I REMEMBER: I got a package one mid-day. Delivered to my home, containing PROOF of a UFO that crashed and of its crew, just weeks ago. Opening the bubble envelope, I found a music CD inside. The plastic case cracked from the thousands of miles it traveled. The disc was intact. So I played it. Immediately I became mesmerized and intrigued. I maybe should be frightened, but instead, I’m drawn. And then I remembered nothing, and now I have a flood of memories. Better yet, conclusions after immersing myself totally in this story.

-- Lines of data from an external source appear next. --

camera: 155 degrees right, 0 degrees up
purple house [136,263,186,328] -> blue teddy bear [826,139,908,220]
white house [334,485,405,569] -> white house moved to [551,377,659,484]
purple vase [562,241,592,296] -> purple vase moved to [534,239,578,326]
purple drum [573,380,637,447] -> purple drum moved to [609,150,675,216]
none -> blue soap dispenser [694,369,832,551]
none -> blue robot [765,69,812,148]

For one, the realization has come that Sick N’ Beautiful will NEVER LEAVE Earth. Why should they go? Word is us humans, and this blue mess we call home, amuse them more and more every day. Their numbers of followers grow daily. My report when published I’m afraid will attract more than repel. I think to myself. I say; “Self, there is nothing here regarding Sick N’ Beautiful so to have to chase people away. Nothing to fear. Always good to be somewhat cautious, especially when visitors from outer space are concerned. Us Earthlings trading money and sex in exchange for rock n’ roll music is not a new concept. My report to the President will cut to the chase. No harm, no foul. My job’s to alert, present what I know, and let you (the reader) take it from there. Shall we carry on?
Uncle G’s Rating
I use the one to a five-star rating system, whereas a one-star review would mean to ignore such an item, and up the scale to a five-star review, which would mean it’s safe to spend your hard-earned cash on it.

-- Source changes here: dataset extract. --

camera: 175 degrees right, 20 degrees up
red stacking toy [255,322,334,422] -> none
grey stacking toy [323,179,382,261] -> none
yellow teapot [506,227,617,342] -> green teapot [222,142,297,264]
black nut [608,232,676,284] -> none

(Get the wrench out of his hand and let Mr. PK give us a drum roll please)
Uncle G gives the Sick N’ Beautiful debut album – Hell Over Hell – 5 stars! I was hooked when first hearing the introduction track; March Of The Scolopendra. Sets the scene wonderfully. This leads to the band’s second single; Sick To The Bone. Could be my favorite tune? Then the futuristic group’s first single, the metal monster; New Witch 666. Next, I was fixated with the last two tracks; Pots, Pans, And Empty Green Meth Cans (should be nominated for best song title of the year) which leads into “All In The Name Of” Terror Tera. All songs/intros in-between the first and last track are very well done. A cool mixture of mostly up-tempo material. Just the way I like it.

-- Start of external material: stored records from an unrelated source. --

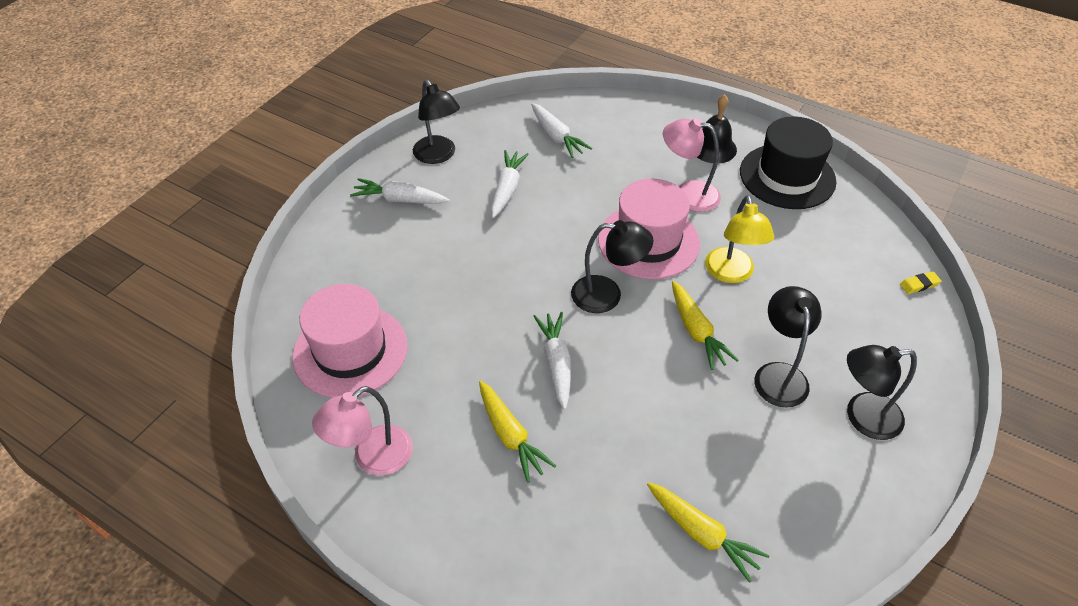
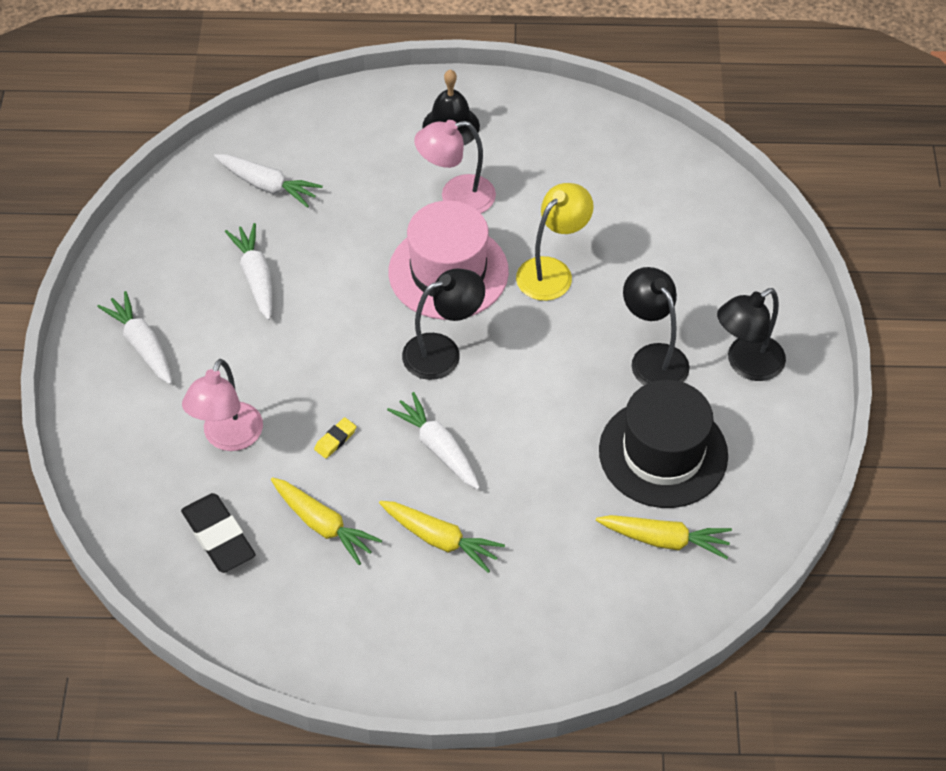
camera: 30 degrees left, 5 degrees up
pink hat [292,284,407,398] -> black eraser [181,493,255,573]
pink lamp [312,386,413,476] -> pink lamp moved to [182,359,263,451]
white carrot [350,178,450,204] -> white carrot turned 75 degrees clockwise [97,291,172,385]
black lamp [413,79,460,164] -> none
yellow carrot [672,281,738,370] -> yellow carrot moved to [271,477,382,565]
yellow lamp [705,195,774,283] -> yellow lamp turned 105 degrees counterclockwise [516,183,594,301]
black hat [740,116,836,209] -> black hat moved to [599,380,728,508]
yellow eraser [900,271,941,294] -> yellow eraser moved to [314,417,357,459]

Ladies & Gentleman may I formally introduce – Sick N’ Beautiful. Part industrial, part steampunk, part cybergoth, part metal, with influences ranging from Rob Zombie to Nine Inch Nails to Kiss to Alice Cooper. Planet LV-426 ‘Acheron’ loss, is Earth’s gain.
Helpful Internet Links
Sick N’ Beautiful Official Website
Sick N’ Beautiful Official Facebook
Update – 10 May 2021
Some time has passed. I lost all track of these ‘aliens’. Sick N” Beautiful made a public appearence this past Saturday. The group put on a show. Sold merchandise and had a ‘tip jar’ for the band. a wonderful production. I hope they did well. Again…not leaving the Earth soon. A new label. Setting a new course. Sick N’ Beautiful left proof of what is now, and what is to become. I will catch them. One night…rockin’ hard. Sin City, its where I now make my home. A good place for ‘aliens’ to come and play.